GAMEQUEST! Chapter Twenty-Five of Fifty: Sweet Home

Many years ago, I played through the Nintendo DS remake of the original Resident Evil and fell in love with the survival horror genre. What I didn’t know at the time though, was that Resident Evil itself actually began its life as a remake of a Famicom game. That game was Sweet Home. Upon discovering the premise of the game, and finding out that it had existed as an English fan translation since the late 90’s, I set out to find myself a copy. About a week prior to me ordering a loose reproduction cart online, an ad popped up on Kijiji, and I knew that I needed to jump on it.

Sweet Home is probably the most interesting part of my quest so far. A survival horror RPG released in 1989 by Capcom in Japan, the game was never actually released in North America. This is more than likely due to the subject matter. The amount of censorship that would have had to occur to conform with the Nintendo of America content code of the NES days would have been huge. There probably wouldn’t have even been a game left to play.

The game starts with 5 people arriving at the mansion of a great artist, Ichiro Mamiya, with the intention of searching the mansion to photograph and preserve his frescoes (mural painting, for those like myself unfamiliar with the term). However, shortly after arriving, the roof collapses in the entranceway, sealing them inside the mansion, which they soon learn is haunted by the ghost of Ichiro’s departed wife, Lady Mamiya, among other things. This is the extent of the story presented at the start of the game. The rest of story is told via various hidden notes and messages found throughout the mansion. In order to get the full story behind the horrors that occurred many years prior, you need to seek out and photograph as many of the artist’s frescoes as you can.

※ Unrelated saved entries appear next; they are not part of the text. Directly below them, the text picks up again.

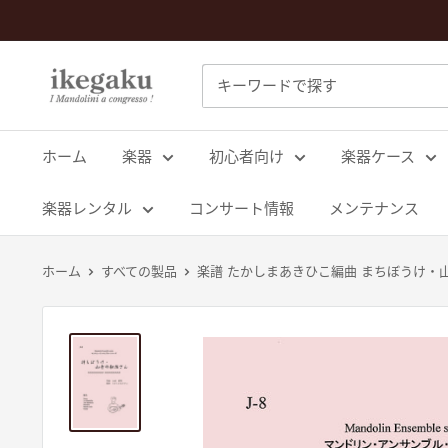
コ
ン
テ
Mandolin
ン
&
ツ
Guitar
に
ホーム
楽器
初心者向け
楽器ケース
Shop
ス
ikegaku
キ
楽器レンタル
コンサート情報
メンテナンス
ッ
プ
ホーム
すべての製品
楽譜 たかしまあきひこ編曲 まちぼうけ・
す
る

There are no shortage of great things that I can say about this game. Each of the five characters has a specialty that makes them useful. For instance, one character carries a lighter, which can be used to burn various obstacles blocking your path. Another has a vacuum, which can clear broken glass from the floor, or cobwebs from a fresco. A third character has a skeleton key, extremely useful for getting past those locked doors. The remaining two characters have items with more obvious purposes: a med kit for healing status effects sustained in combat, and a camera for photographing the frescoes.

However, this is where things get interesting. Only three characters can travel together at a time, and each character can only carry two items besides their specialty and their weapon. These two limitations make this game an exercise in party and inventory management right from the get go. Should you pick up that potion because you might run low on health soon? Or should you pick up the rope to get to the fresco in that next room? These are the types of conflict that occur frequently given the limited carry capacity of the characters.

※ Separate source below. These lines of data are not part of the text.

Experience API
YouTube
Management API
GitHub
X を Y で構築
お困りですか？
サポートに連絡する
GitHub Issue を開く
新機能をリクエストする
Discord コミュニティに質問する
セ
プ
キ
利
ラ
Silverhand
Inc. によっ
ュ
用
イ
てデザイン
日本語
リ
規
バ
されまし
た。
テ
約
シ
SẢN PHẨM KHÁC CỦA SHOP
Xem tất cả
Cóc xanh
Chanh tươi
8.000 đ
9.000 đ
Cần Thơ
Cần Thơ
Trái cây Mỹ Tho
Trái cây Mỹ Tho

Although the rope in the previous scenario would seem like the easy choice, low health is not to be taken lightly in this game. If one of your party member’s HP reaches 0, there is no using a Phoenix Down or Revive. That character can not be brought back. Death is permanent. If a character dies, you will need to devote one of your precious inventory slots to a replacement item to take care of their special ability. It is possible to finish this game with just two characters out of five remaining. The harsh environment of some mansion rooms can be dangerous as well. In one play though, I had three party members drown in quicksand while my other two party members were in another area of the mansion. Just like that, I was down to two people. Needless to say, I wasn’t able to finish that one.

These aspects of the game make sure that you tread carefully, making sure to keep an eye on character health and position. This careful management, combined with the puzzles of the Mamiya mansion, made for an RPG experience unlike anything that I’d experienced before. The combat was nothing to write home about, with most of it being fairly easy if you take the time to grind a level or two in your travels. The enemy design though, was superb. Each boil covered ghoul and rotting corpse fit in perfectly with the disturbing atmosphere of the game.

All in all, Sweet home is by far my favorite RPG of the era.With 4 different endings (depending on how many characters survive) and so many frescoes to find, the replayability is surprisingly high as well. I’m glad I picked it up.

One final thing about this game that I like: there is a movie adaptation. It can be found on YouTube subtitled in English. I think I’ll save my review of that one for another day though.